Akimbo showed it’s continuing its quest for a successful strategy today with the unveiling of a new service that enables content providers to publish web video on their own sites. Akimbo says its new offering will take care of the content publishing, front-end navigation and monetization, accommodating multiple transactional models including ad-supported, download-to-own and subscription.
To help it through this latest incarnation, Akimbo secured new financing from investors including Draper Fisher Jurvetson, Kleiner Perkins Caufield and Byers, and Zone Ventures. A call to determine the exact amount of new money raised was not returned by Akimbo by press time.
But will this be the breakout move Akimbo needs?
To recap, Akimbo started off as a hardware company delivering video content to your TV, then it expanded into video on the PC, then it dropped the hardware altogether and switched to creating software for other set-top boxes, and then its CEO left to become a VC with Norwest Venture Partners (which is on the hunt for video startups).
Akimbo’s investors include AT&T and Cisco, so one has to wonder what the future holds for its set-top strategy. Perhaps Akimbo is ceding that particular future to the likes of Apple TV, Comcast and Netflix.

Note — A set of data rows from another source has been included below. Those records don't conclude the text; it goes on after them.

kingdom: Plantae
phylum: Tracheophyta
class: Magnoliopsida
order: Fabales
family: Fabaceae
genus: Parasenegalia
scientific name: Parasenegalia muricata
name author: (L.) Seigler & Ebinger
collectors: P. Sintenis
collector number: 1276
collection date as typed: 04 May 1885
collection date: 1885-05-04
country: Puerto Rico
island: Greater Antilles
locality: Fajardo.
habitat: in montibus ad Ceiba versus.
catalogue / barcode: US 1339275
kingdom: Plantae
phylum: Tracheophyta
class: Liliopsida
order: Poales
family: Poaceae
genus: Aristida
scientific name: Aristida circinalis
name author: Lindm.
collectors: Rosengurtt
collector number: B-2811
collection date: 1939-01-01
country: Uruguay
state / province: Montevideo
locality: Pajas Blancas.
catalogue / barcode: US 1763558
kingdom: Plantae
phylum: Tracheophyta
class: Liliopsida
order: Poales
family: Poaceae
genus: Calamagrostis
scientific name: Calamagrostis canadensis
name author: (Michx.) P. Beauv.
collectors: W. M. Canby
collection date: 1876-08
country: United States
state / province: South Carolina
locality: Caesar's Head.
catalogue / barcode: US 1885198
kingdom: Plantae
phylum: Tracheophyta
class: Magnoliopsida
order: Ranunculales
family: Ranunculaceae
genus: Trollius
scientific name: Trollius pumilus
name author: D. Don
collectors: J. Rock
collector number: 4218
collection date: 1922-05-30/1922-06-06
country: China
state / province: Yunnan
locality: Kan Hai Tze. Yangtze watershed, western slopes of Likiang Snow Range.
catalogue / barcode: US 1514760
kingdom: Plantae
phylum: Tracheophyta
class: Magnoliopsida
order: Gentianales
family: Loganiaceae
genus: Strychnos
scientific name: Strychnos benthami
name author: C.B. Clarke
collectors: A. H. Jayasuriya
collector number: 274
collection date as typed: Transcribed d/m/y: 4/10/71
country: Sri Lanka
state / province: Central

This new decentralized approach means it’s going after individual content providers. But the fact that Akimbo is launching this new initiative with little-known video partner MavTV highlights a flaw in this new strategy. Big content companies like Viacom or Disney already have video solutions and don’t need Akimbo’s services, so the company will have to sign up a lot of smaller players to make any money. And while Akimbo will offer video services like paid downloads and subscriptions, it faces competition in the publish-your-own video space from more established players like Brightcove.
UPDATE: PE Hub reports that Akimbo pulled in $8 million in this latest round, bringing its total raised to $56 million since 1999.